* [What to produce]: Using only the entries below, copy exactly the lines that begin at the one with "left knee: (470, 289)" and end at the one with "left front paw: (768, 172)", both included. Drop the pictures.

* [The data]:

====

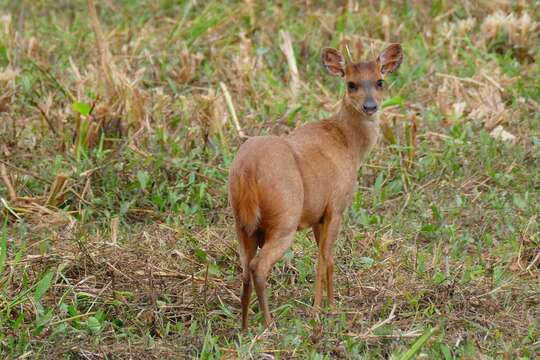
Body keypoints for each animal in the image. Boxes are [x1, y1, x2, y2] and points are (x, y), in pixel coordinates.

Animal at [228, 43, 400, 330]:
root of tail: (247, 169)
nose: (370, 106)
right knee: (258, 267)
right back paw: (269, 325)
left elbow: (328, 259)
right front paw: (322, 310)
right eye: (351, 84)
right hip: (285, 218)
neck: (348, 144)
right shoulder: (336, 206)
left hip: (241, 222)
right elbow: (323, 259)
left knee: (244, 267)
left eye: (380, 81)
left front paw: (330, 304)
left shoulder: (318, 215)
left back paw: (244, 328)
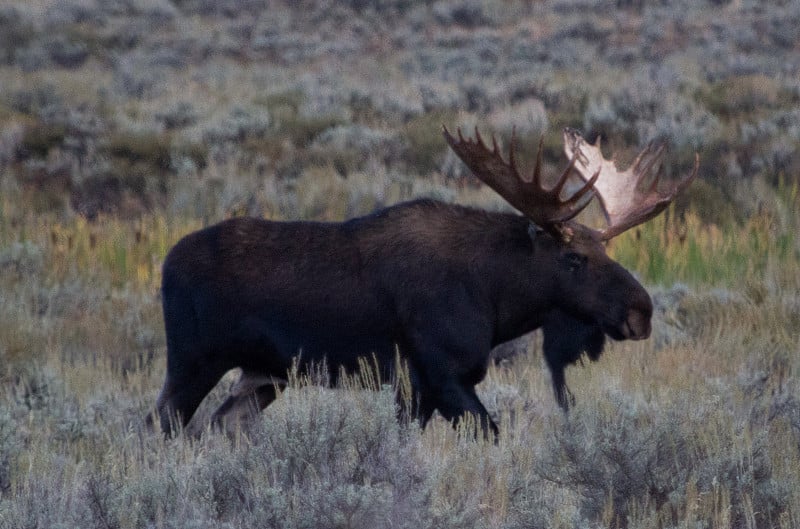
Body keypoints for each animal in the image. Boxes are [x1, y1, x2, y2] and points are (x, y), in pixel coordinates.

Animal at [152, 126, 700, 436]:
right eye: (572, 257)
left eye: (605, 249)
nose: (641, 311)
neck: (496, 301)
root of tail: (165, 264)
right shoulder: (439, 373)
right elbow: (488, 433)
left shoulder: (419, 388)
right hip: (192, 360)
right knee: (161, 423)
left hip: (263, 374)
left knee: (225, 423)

====

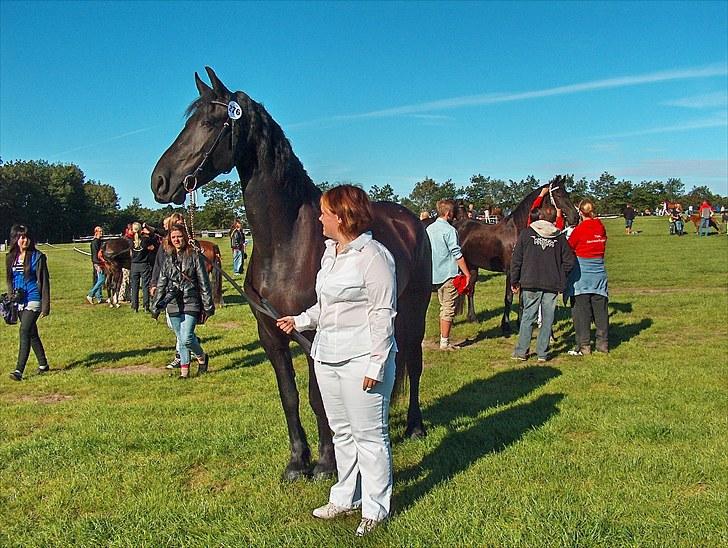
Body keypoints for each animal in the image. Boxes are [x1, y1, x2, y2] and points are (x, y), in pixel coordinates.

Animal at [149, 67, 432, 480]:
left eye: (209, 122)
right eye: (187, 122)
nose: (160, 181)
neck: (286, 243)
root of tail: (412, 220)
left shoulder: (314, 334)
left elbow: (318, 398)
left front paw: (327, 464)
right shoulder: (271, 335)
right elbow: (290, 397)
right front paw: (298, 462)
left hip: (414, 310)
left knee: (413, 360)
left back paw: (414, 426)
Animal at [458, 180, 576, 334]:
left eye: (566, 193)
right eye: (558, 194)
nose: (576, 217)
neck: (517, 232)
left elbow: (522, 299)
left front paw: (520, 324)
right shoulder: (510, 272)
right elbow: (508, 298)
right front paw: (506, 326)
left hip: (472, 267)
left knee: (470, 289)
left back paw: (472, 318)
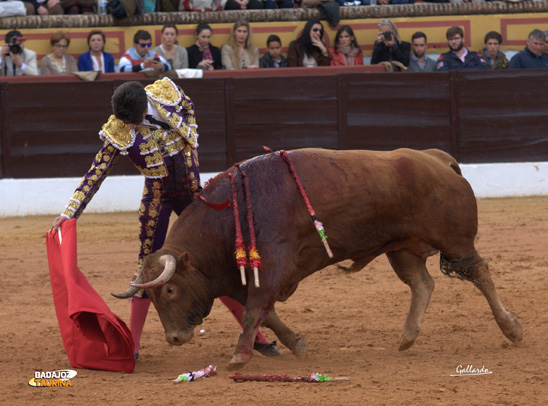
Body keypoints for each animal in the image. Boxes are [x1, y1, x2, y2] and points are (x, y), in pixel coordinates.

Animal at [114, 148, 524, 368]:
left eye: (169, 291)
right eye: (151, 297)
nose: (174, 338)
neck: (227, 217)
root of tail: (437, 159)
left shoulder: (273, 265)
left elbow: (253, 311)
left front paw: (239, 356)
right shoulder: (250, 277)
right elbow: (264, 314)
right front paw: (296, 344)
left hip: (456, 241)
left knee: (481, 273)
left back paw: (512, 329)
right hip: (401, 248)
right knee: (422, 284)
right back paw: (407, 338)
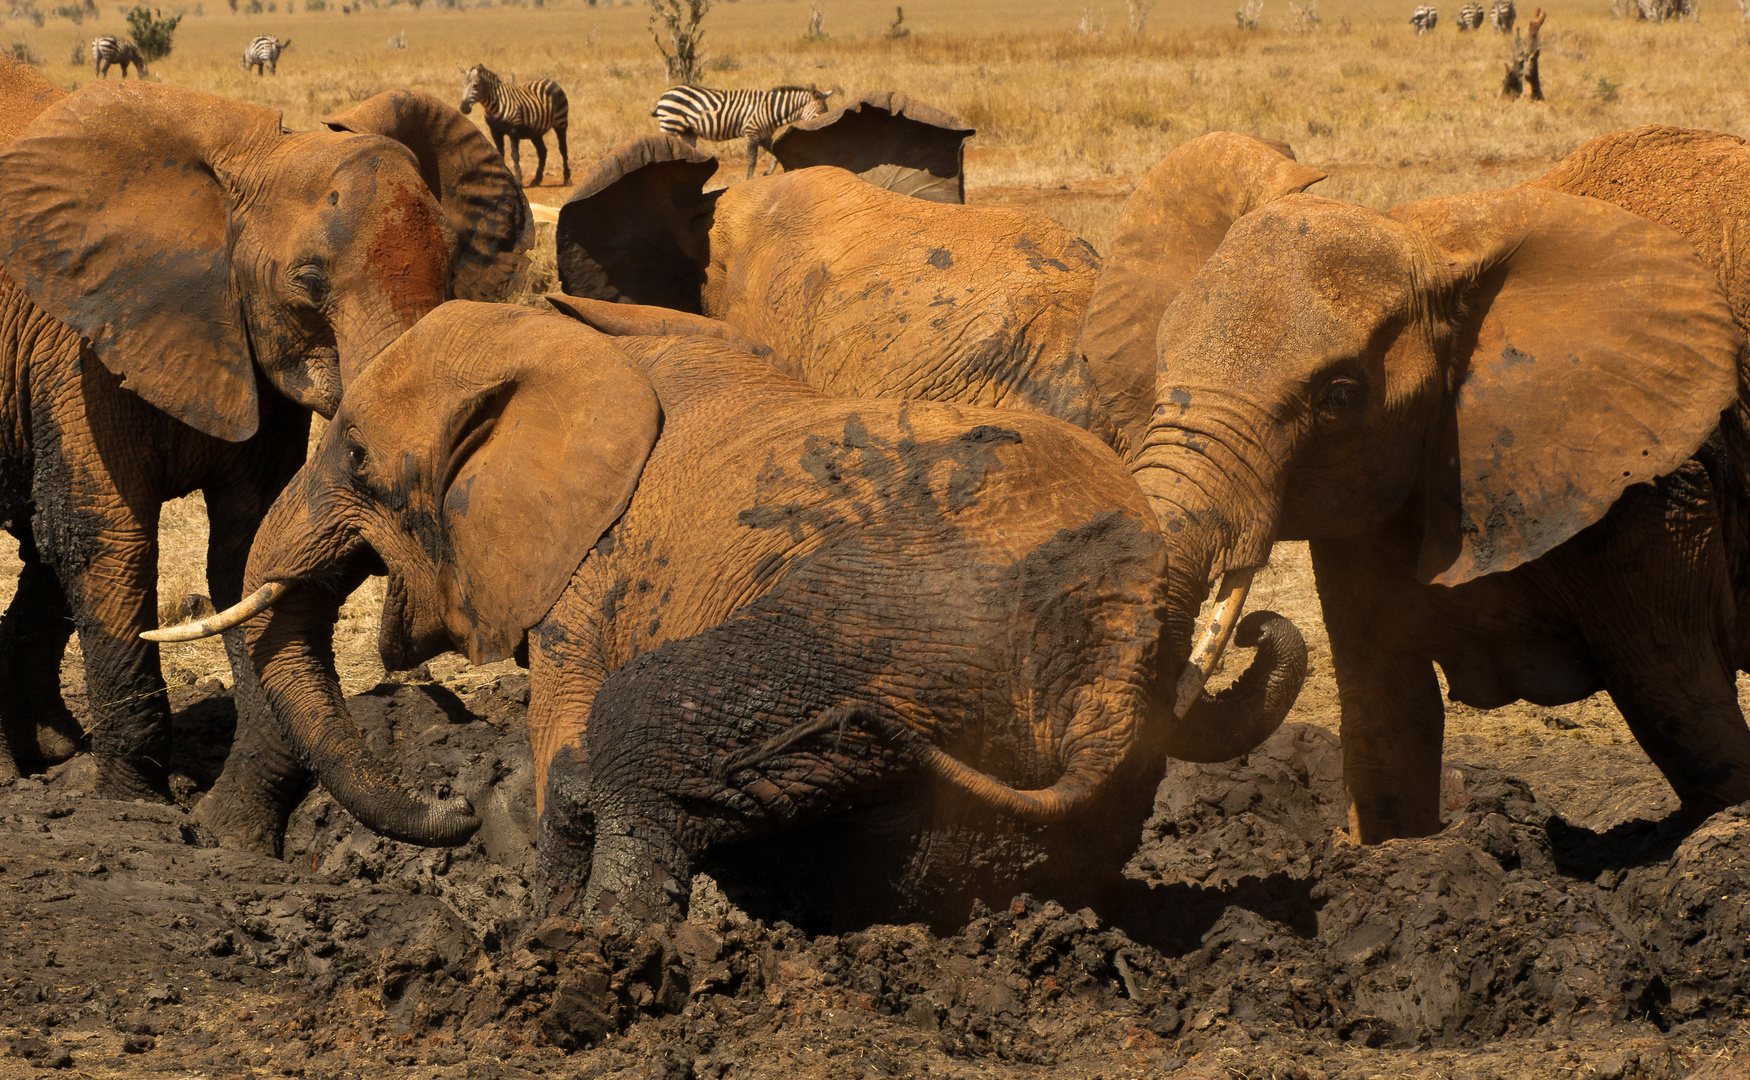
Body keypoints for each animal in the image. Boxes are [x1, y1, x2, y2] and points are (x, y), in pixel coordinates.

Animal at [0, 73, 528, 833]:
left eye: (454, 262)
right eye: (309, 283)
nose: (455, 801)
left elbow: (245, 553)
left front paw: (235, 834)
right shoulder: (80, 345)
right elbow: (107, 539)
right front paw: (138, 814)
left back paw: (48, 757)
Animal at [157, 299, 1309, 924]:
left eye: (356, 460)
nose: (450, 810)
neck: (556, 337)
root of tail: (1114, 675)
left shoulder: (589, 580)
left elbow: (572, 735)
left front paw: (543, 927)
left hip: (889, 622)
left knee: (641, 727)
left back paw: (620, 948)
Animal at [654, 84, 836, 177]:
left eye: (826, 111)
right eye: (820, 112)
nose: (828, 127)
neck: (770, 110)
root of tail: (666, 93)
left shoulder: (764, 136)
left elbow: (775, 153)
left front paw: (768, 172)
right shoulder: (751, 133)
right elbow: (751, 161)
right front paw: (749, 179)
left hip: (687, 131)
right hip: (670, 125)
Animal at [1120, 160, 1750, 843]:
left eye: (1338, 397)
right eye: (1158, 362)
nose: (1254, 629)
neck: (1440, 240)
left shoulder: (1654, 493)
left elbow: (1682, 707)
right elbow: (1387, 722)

====

* [Task result]:
left knee: (470, 289)
left back paw: (472, 318)
Body keypoints for each animal in the image. Boxes are [x1, y1, x2, y2] and points are (x, y), in pixel coordinates.

Animal at [114, 148, 524, 368]:
left eye: (169, 291)
right eye: (151, 297)
nose: (174, 338)
neck: (227, 217)
root of tail: (437, 159)
left shoulder: (273, 265)
left elbow: (253, 311)
left front paw: (239, 356)
right shoulder: (250, 277)
right elbow: (264, 314)
right front paw: (296, 344)
left hip: (456, 241)
left knee: (481, 273)
left back paw: (512, 329)
right hip: (401, 248)
right knee: (422, 284)
right back paw: (407, 338)
Body keypoints for each animal in the image. Boxes are [x1, y1, x2, y2] and points are (x, y), in pixel coordinates.

Animal at [0, 73, 528, 833]:
left eye: (454, 262)
right eye: (309, 283)
nose: (455, 801)
left elbow: (245, 553)
left front paw: (235, 834)
right shoulder: (80, 345)
right elbow: (107, 539)
right front paw: (138, 814)
left back paw: (48, 757)
Animal at [157, 299, 1309, 924]:
left eye: (356, 460)
nose: (450, 810)
neck: (556, 337)
root of tail: (1114, 675)
left shoulder: (589, 580)
left elbow: (572, 735)
left front paw: (543, 927)
left hip: (889, 622)
left knee: (641, 727)
left back paw: (620, 948)
Animal at [654, 84, 836, 177]:
left eye: (826, 111)
right eye: (820, 112)
nose: (828, 127)
neck: (770, 110)
root of tail: (666, 93)
left shoulder: (764, 136)
left elbow: (775, 153)
left front paw: (768, 172)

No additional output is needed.